Your assertion that there are multiple proximate ends (plural) is rather significantly weakened by the fact that JPII spoke of “ the proximate end ”, which is pretty clearly singular. That and the fact that Aquinas explicitly said there was one.
No, I do not see VS refuting multiple ends. But I do see that your argument to define the object in the trolley case simultaneously ignores VS’s main point and strains to extract from the text what is just not there. First, what is not there.
Logically, that there is at least one does not imply there is not more than one. You have taken “the proximate end” out of its context which warns consequentialists that not including a proximate end as a
minimum necessary inclusion in the object is somehow now re-interpreted to be a
mandated reduction to only one proximate end.
JPII’s reference to
the proximate end does not reduce the possible number of ends to one rather, as already posted, emphasizes the error of consequentialism that attempts to define the moral object without including any proximate ends (deliberated decisions that are necessary to define a human act).
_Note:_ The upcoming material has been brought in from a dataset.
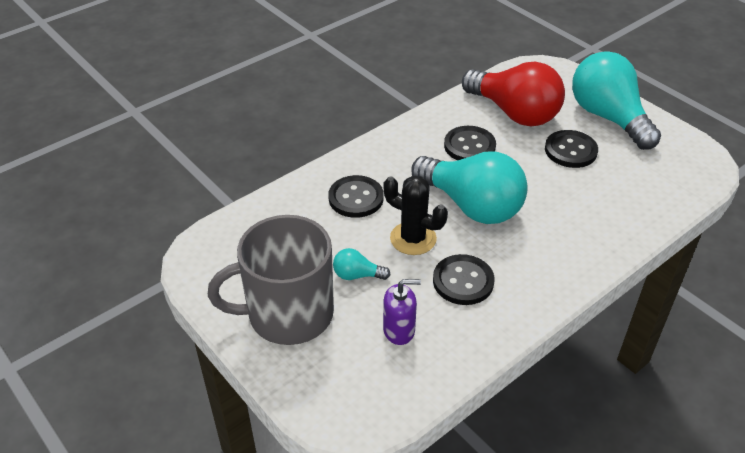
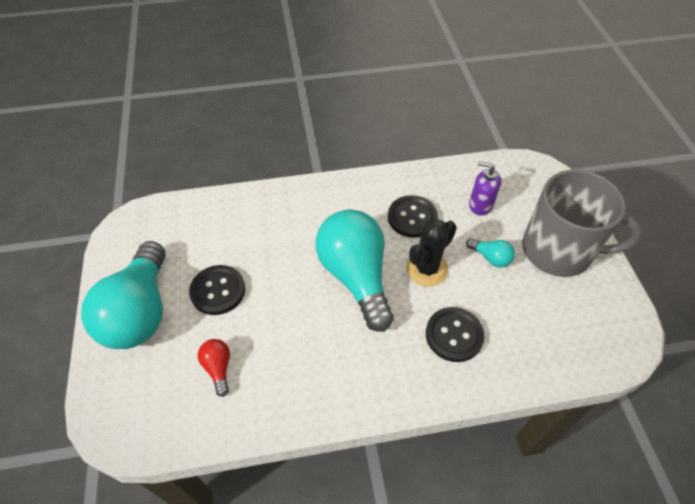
camera: 150 degrees left, 10 degrees up
(413, 238) = (427, 269): black cactus -> black cactus turned 75 degrees clockwise
(469, 146) = (302, 345): black button -> none
(514, 113) = (218, 368): red light bulb -> red light bulb, size x0.41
Second, what is in VS and ignored.
Your definition of the moral object is exactly what JPII was referring to as the consequentialist error. “Throwing the switch to reroute the trolley” defines the merely physical and ignores the moral order achieved or frustrated in the act itself (
in se). Both are necessary to define a human act. JPII warns that a consequentialist who ignores the object’s moral content does so to deny that any act can be intrinsically evil.
Dictionaries understand it to mean immediate.
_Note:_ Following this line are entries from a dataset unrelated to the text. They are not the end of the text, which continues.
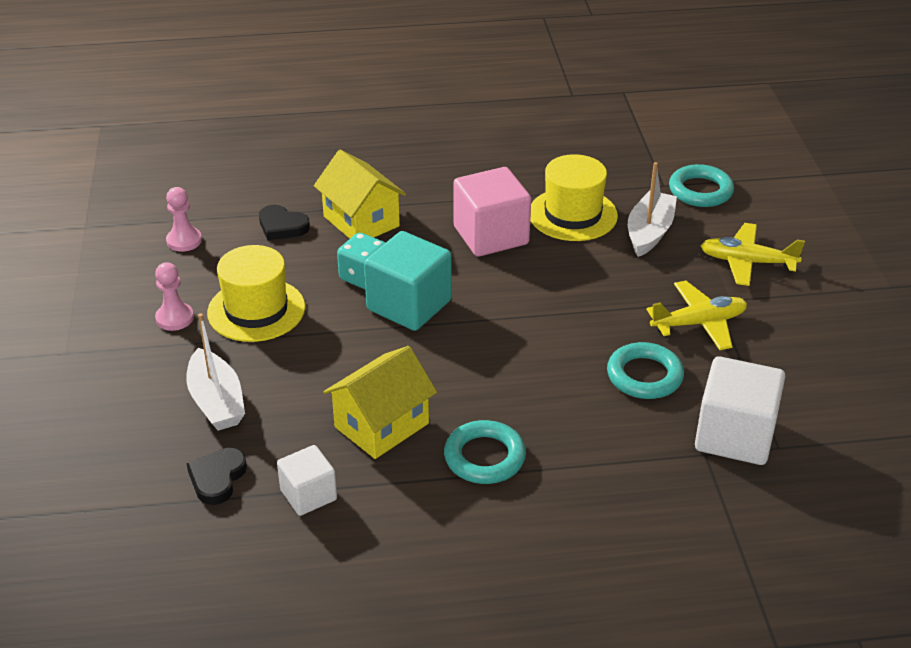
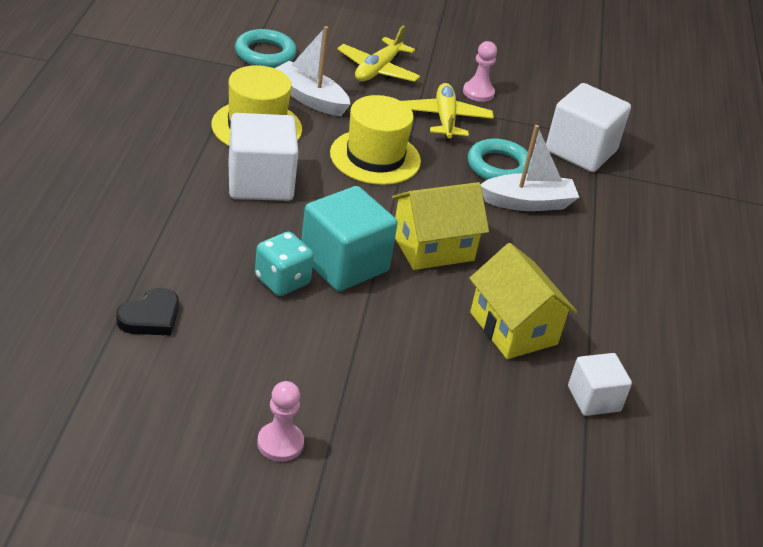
camera: 80 degrees left, 0 degrees up
(184, 241) = (127, 406): pink pawn -> pink pawn (478, 92)
(216, 402) = (441, 436): white boat -> white boat (528, 203)
(217, 478) = (556, 459): black heart -> none
(256, 310) = (298, 373): yellow hat -> yellow hat (375, 157)
(361, 221) = (180, 257): yellow house -> yellow house (433, 247)
(484, 457) = (572, 279): turquoise ring -> none
(491, 235) = (260, 182): pink cube -> white cube

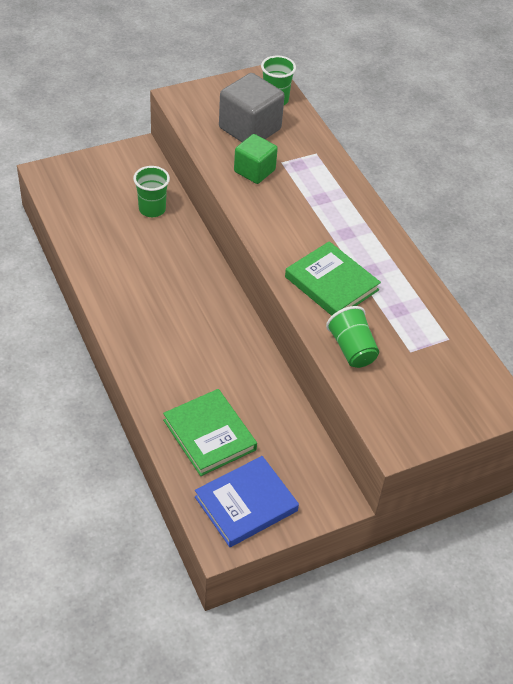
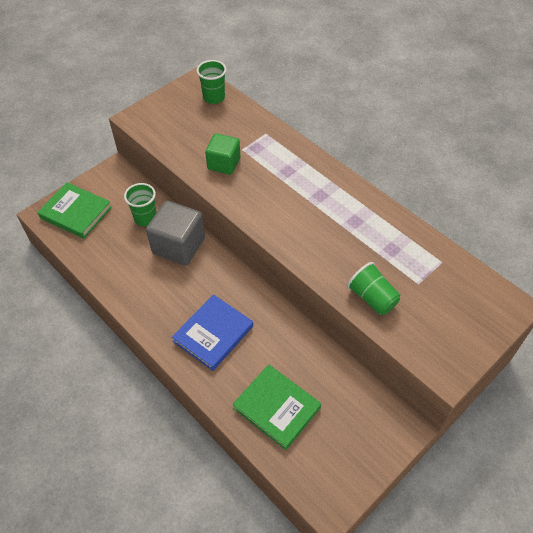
camera: 15 degrees left, 5 degrees up
(246, 504) = (333, 462): blue book -> blue book (213, 334)
(250, 129) = (204, 128): grey cube -> grey cube (179, 245)
(331, 283) = (329, 243): green book -> green book (76, 212)

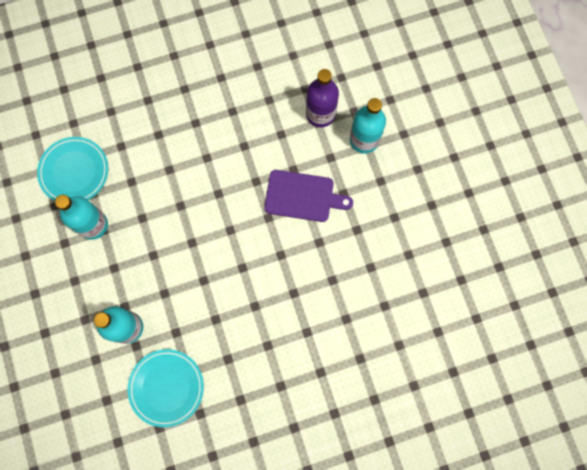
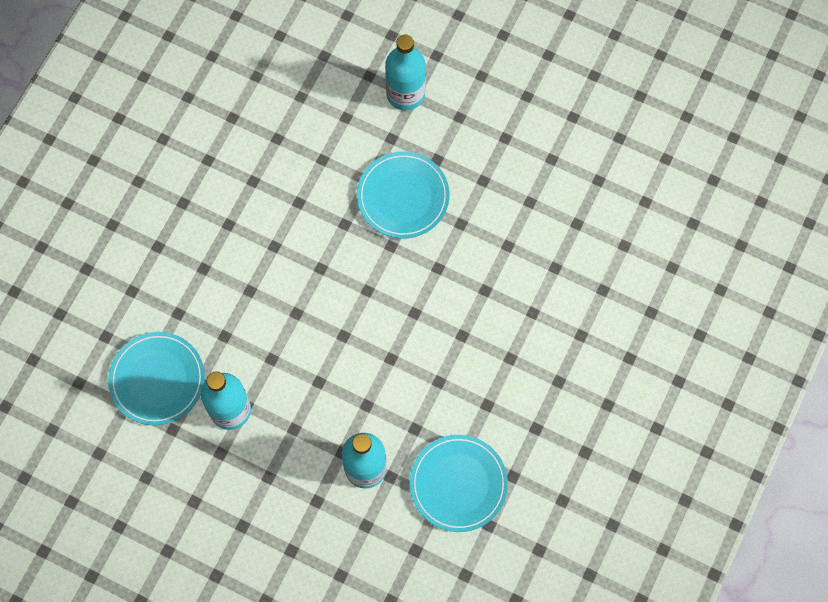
camera: 45 degrees left, 5 degrees down
(303, 196) = (403, 197): purple cutting board -> turquoise plate
(320, 114) = (340, 107): purple bottle -> none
immediately preceding or following (as in a chain of events, causes, or effects) (Merriam-Webster)
You misunderstand the
moral meaning of “proximate.” The proximate ends to the act are all moral outcomes directly or indirectly caused by the act. For instance, if I give a person radioactive tea and he dies 23 days later then that death is a proximate end to the act of poisoning. The victim’s death is not immediate but his death is unmediated by anything else other than the radioactive tea.
What is willed is to reroute the trolley …
Again, the consequentialist’s error that JPII warns against. Ignoring the moral consequences as part of the object and dismissing them to be merely circumstances is not Catholic morality.
Some circumstances of a moral action are of such an aggravating nature that they actually alter the moral object itself, for which the scholastic Latin used the phrase “transit in rationem objecti,” viz ., the circumstance passes over into the definition ( ratio ) of the object.